La méthode Kangourou consiste à porter un enfant prématuré sur le ventre 24 heures sur 24, peau contre peau, plutôt que de le laisser à l'hôpital dans une couveuse.
— Nurtured by Design
Cette étude, lancée au début des années 1990, est le fruit d'une collaboration entre l'équipe de la pédiatre-chercheuse Nathalie Charpak, de Bogota, et celle du professeur Tessier. Entre 1993 et 1996, les chercheurs avaient recruté 716 enfants prématurés et de petit poids, nés dans un hôpital de Bogota. Pour adoucir les premiers jours de vie de ces enfants vulnérables, les chercheurs avaient demandé à la moitié des parents de recourir à la méthode Kangourou. Ils devaient donc porter leur enfant en continu sur le ventre et, dans la mesure du possible, lui donner exclusivement du lait maternel. Dès que l'enfant était en mesure de prendre le sein, il pouvait retourner à la maison avec ses parents. La méthode Kangourou était appliquée jusqu'à ce que l'enfant atteigne une taille correspondant à 37 semaines de gestation.
Les études antérieures menées par ces chercheurs avaient révélé que, à l'âge de 1 an, les enfants du groupe Kangourou avaient un taux de survie comparable ou supérieur à celui des enfants prématurés placés en couveuse après leur naissance. Les chercheurs avaient également montré que les enfants Kangourou avaient un meilleur développement cognitif et des liens parents-enfant de qualité supérieure à ceux des enfants du groupe témoin. «Ces différences étaient plus marquées chez les grands prématurés», précise le professeur Tessier.

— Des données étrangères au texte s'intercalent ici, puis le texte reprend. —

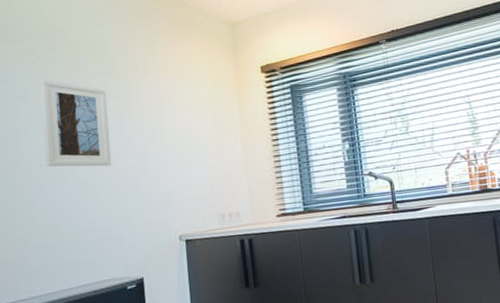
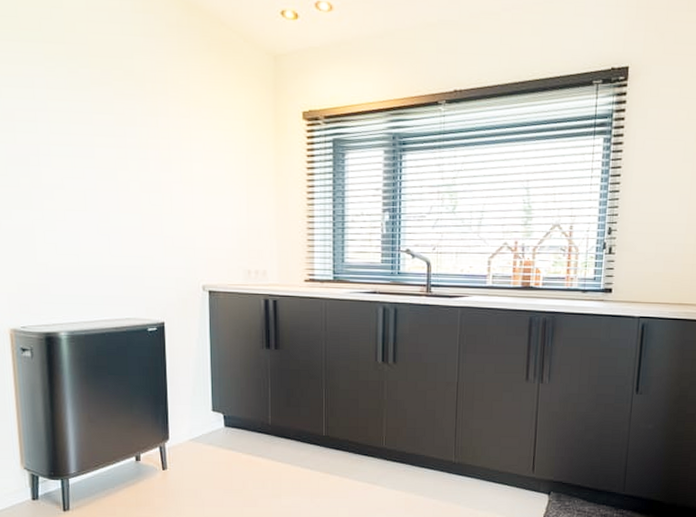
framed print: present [40,79,112,167] -> none [60,91,136,200]

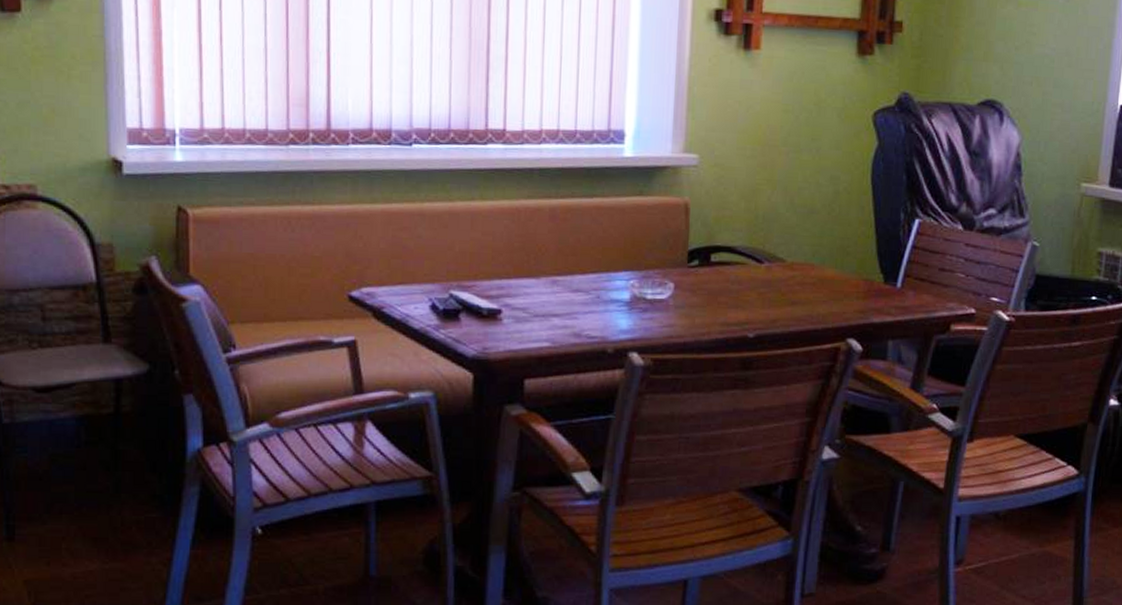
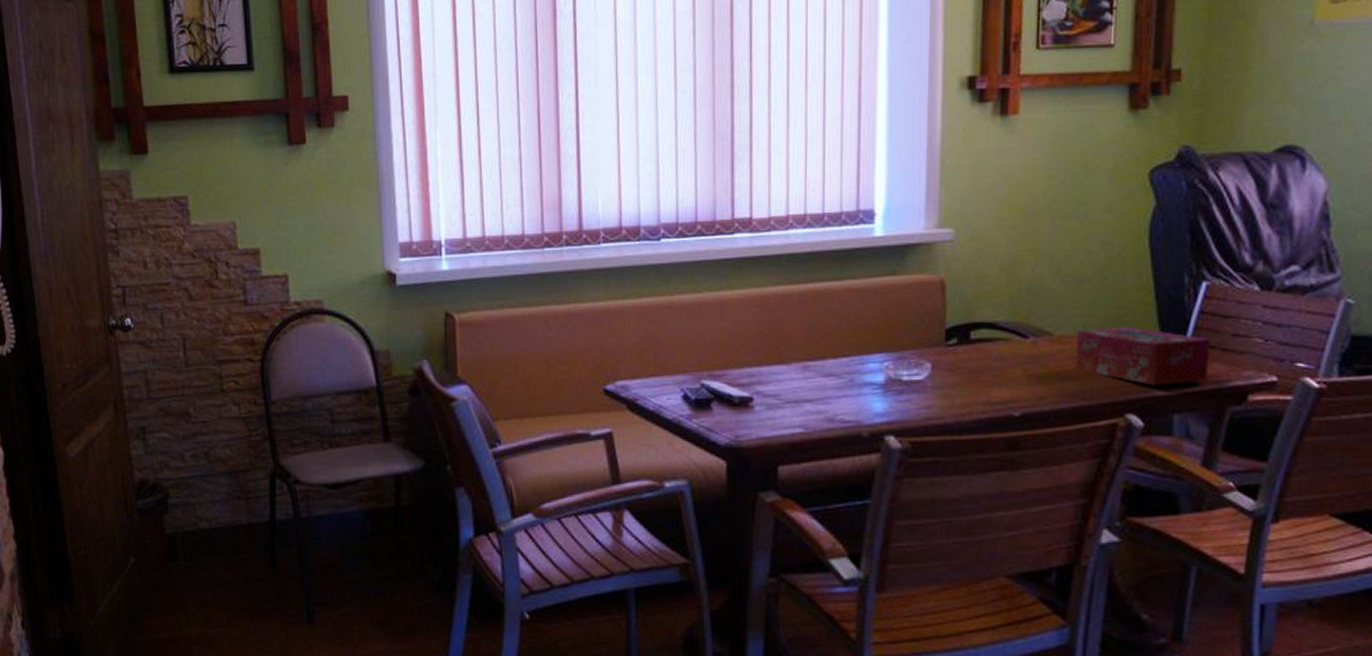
tissue box: none [805,256,920,313] -> present [1076,326,1210,386]

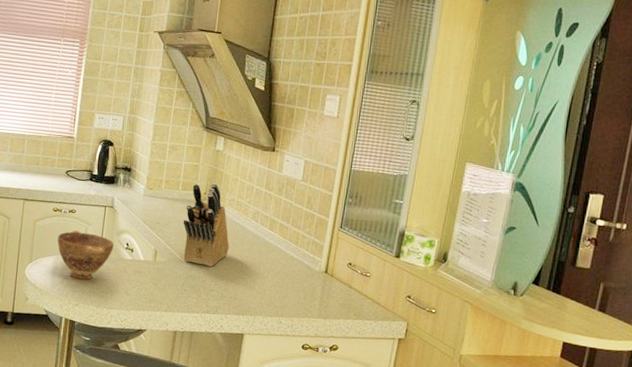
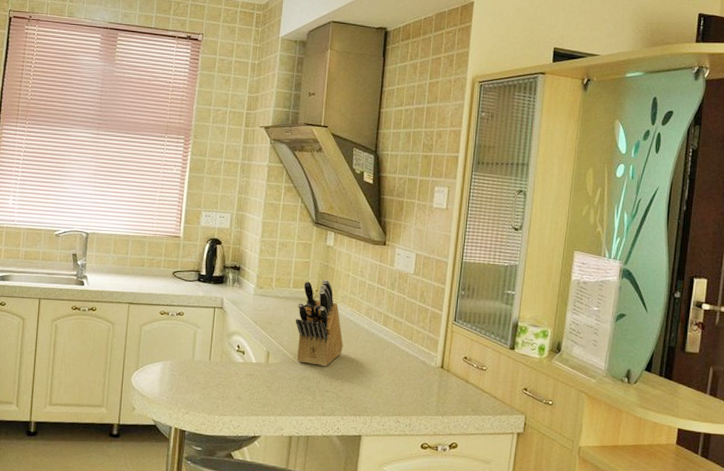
bowl: present [57,230,114,280] -> none [165,334,224,386]

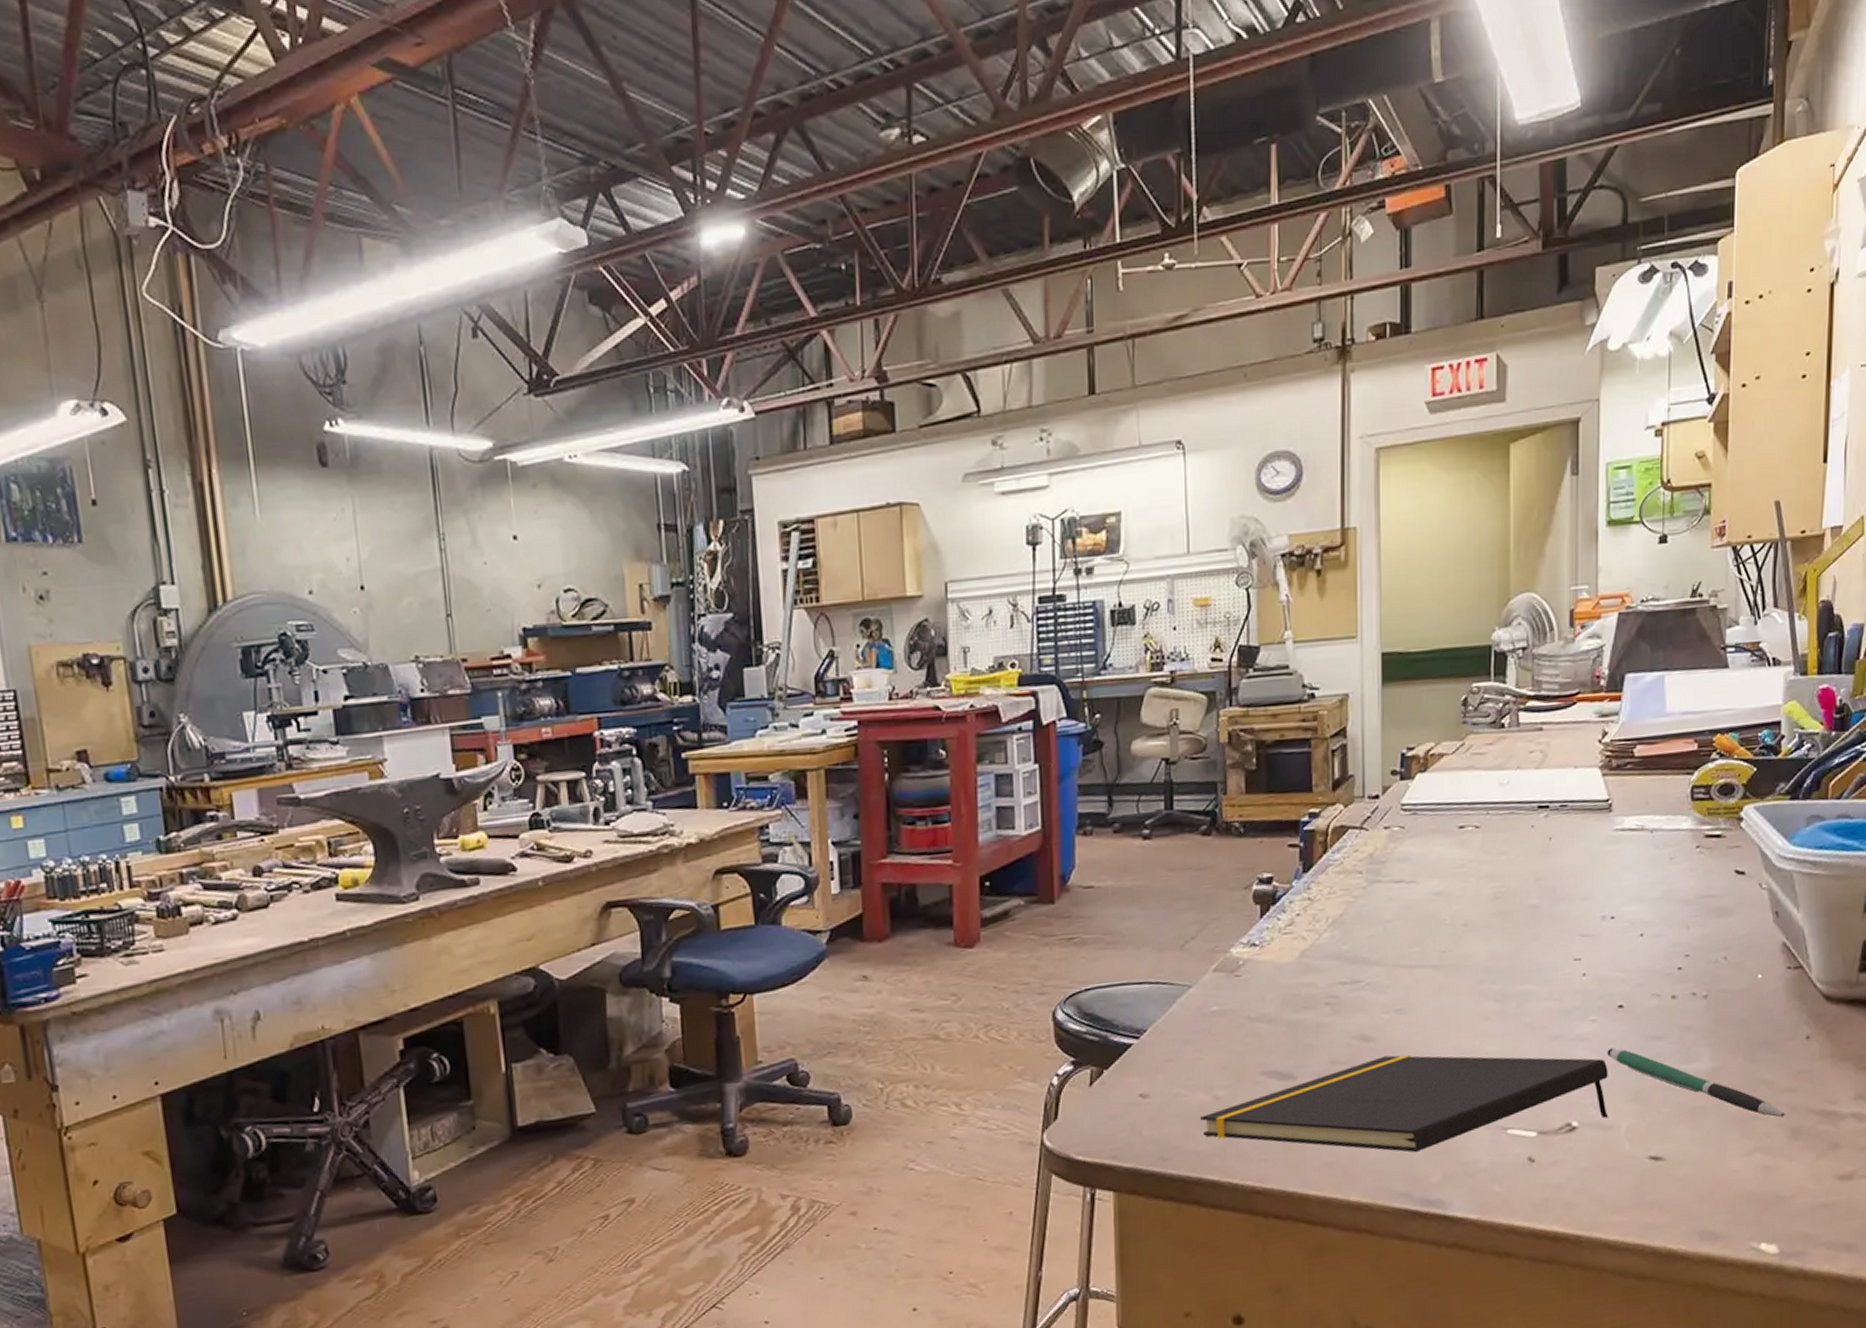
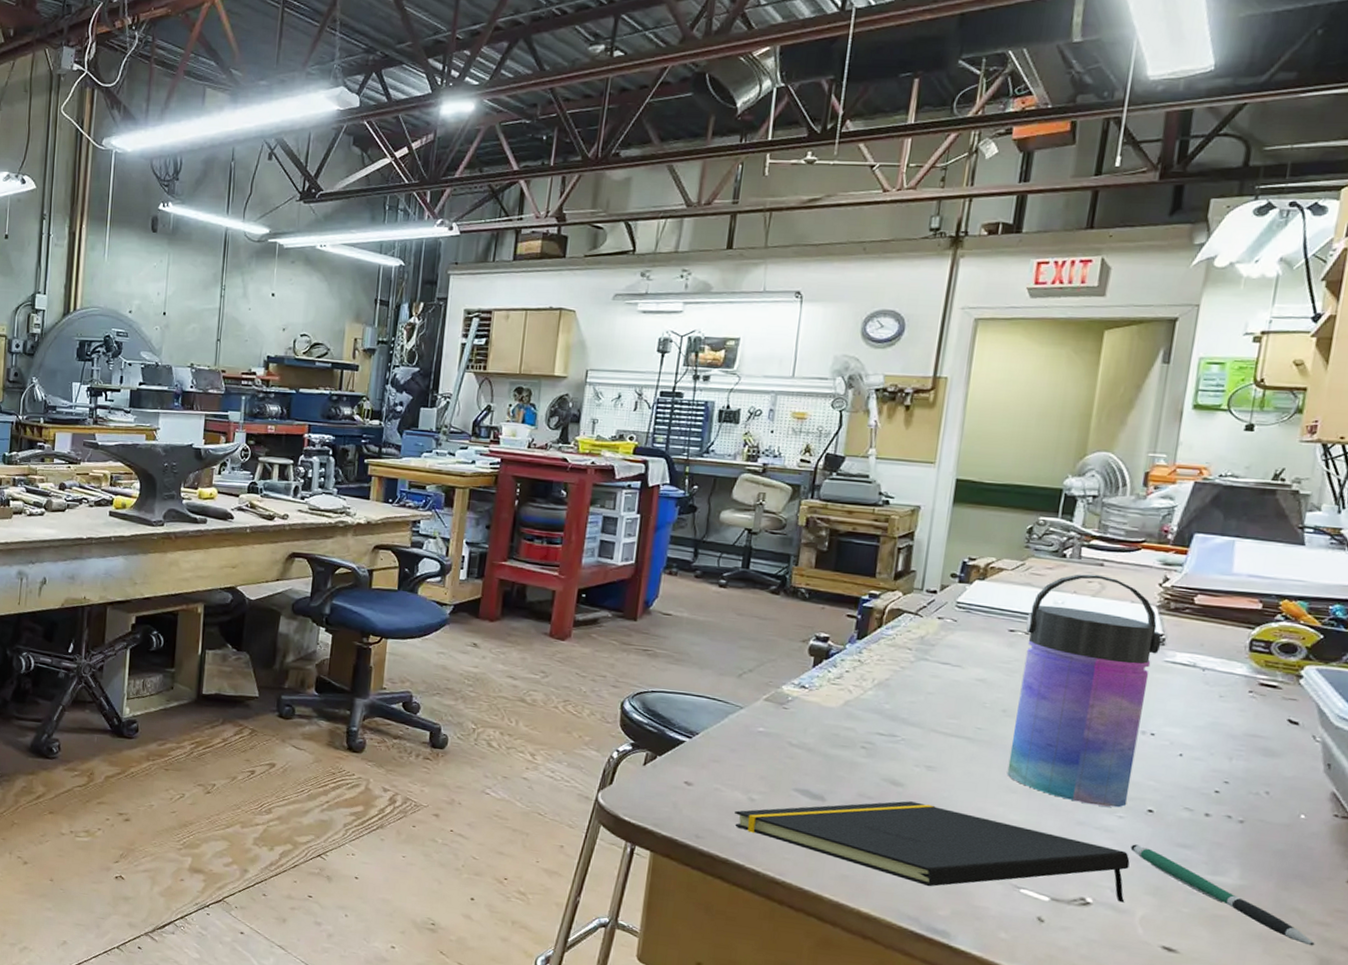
water bottle: none [1475,741,1609,1014] -> present [1007,574,1162,808]

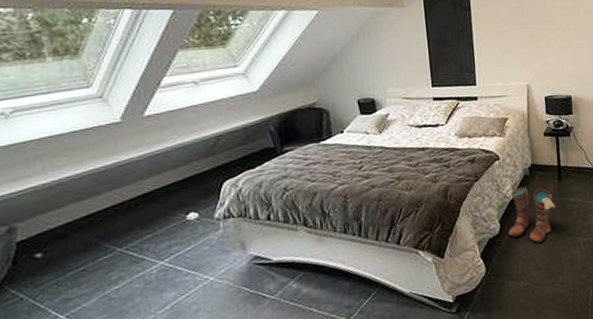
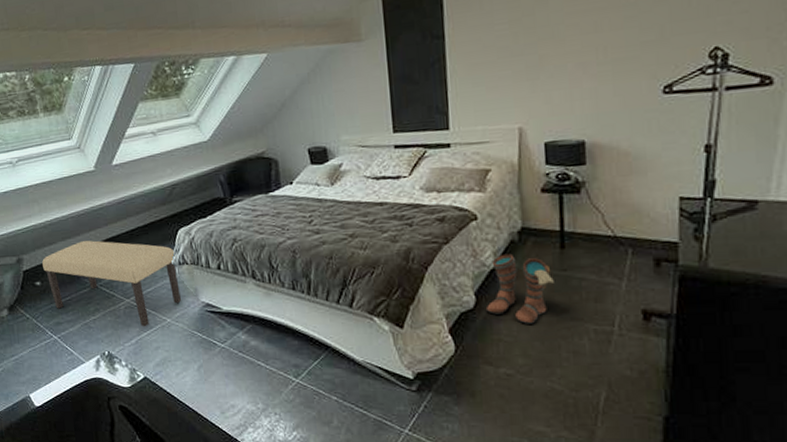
bench: none [45,199,227,290] -> present [42,240,182,327]

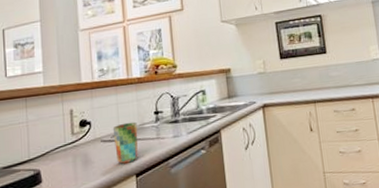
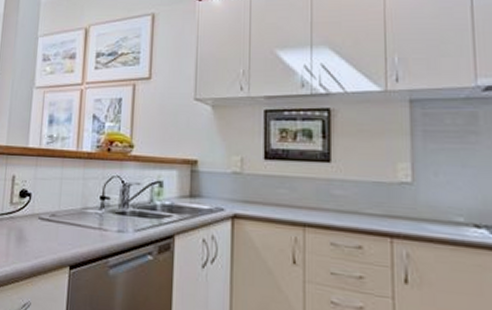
cup: present [112,121,138,164] -> none [52,202,80,251]

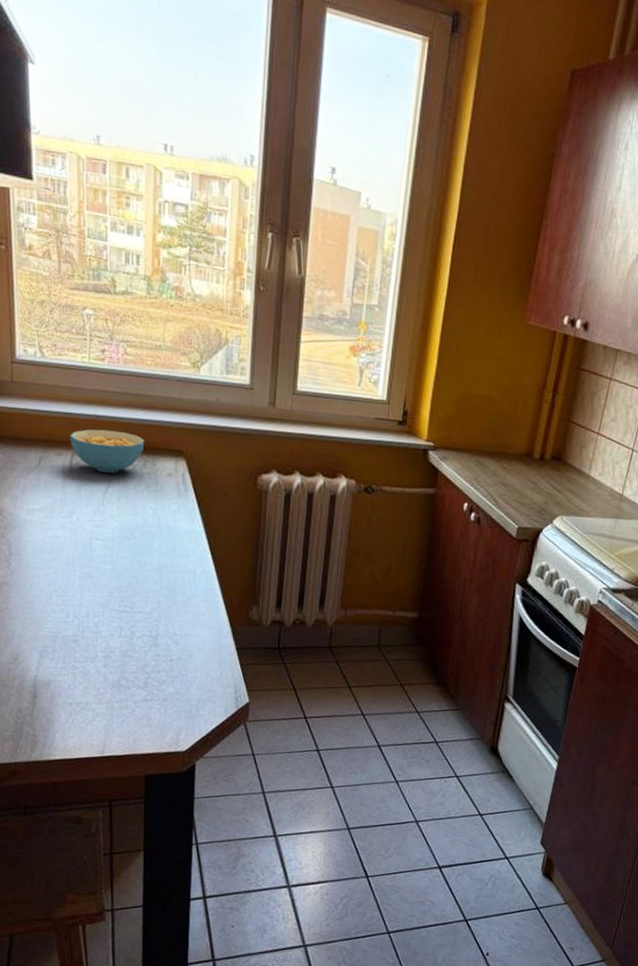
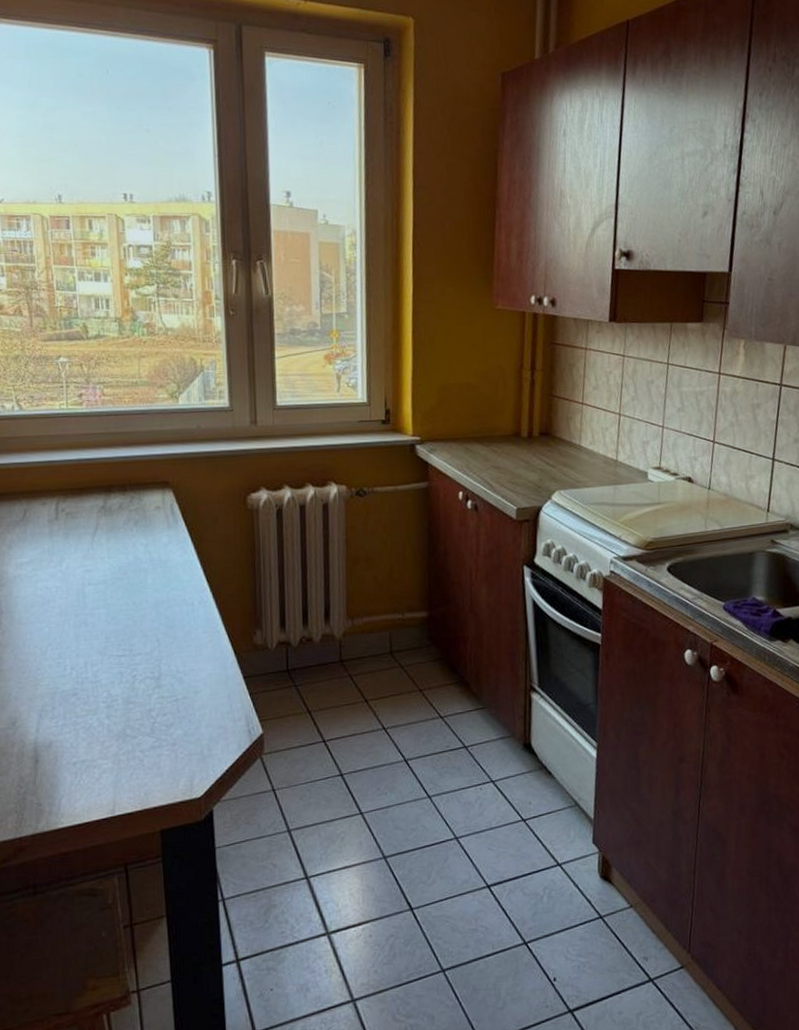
cereal bowl: present [70,429,145,473] -> none [53,471,130,515]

Entre 2012 et 2014, les chercheurs ont retrouvé une partie des jeunes de la cohorte initiale et ils ont soumis 228 enfants Kangourou et 213 enfants du groupe témoin à une série de tests. Résultat? Les bienfaits observés à l'âge de 1 an sur le développement cognitif et les relations familiales étaient toujours présents au début de l'âge adulte. De plus, les jeunes du groupe Kangourou avaient un taux plus faible d'absentéisme à l'école et ils affichaient moins d'hyperactivité, moins d'agressivité et moins de conduites sociales déviantes que les jeunes du groupe témoin. «Leurs résultats scolaires ne sont pas meilleurs que ceux des autres enfants, mais ils sont plus persévérants dans leurs études», ajoute Réjean Tessier.
Selon le chercheur, la méthode Kangourou procurerait une stimulation sensorielle positive pendant une période cruciale du développement neurologique de l'enfant. Son efficacité se manifesterait surtout chez les prématurés les plus vulnérables et les plus fragiles. «L'intervention fait en sorte que l'enfant se développe dans un environnement qui imite mieux qu'une couveuse le milieu dans lequel il se trouverait s'il était encore dans le ventre de sa mère», avance le professeur Tessier. Environ 18 millions d'enfants prématurés et de petit poids naissent chaque année dans le monde. «Il serait intéressant qu'un plus grand nombre de ces enfants puissent profiter des avantages de cette méthode peu coûteuse qui peut être appliquée même dans les pays en développement.»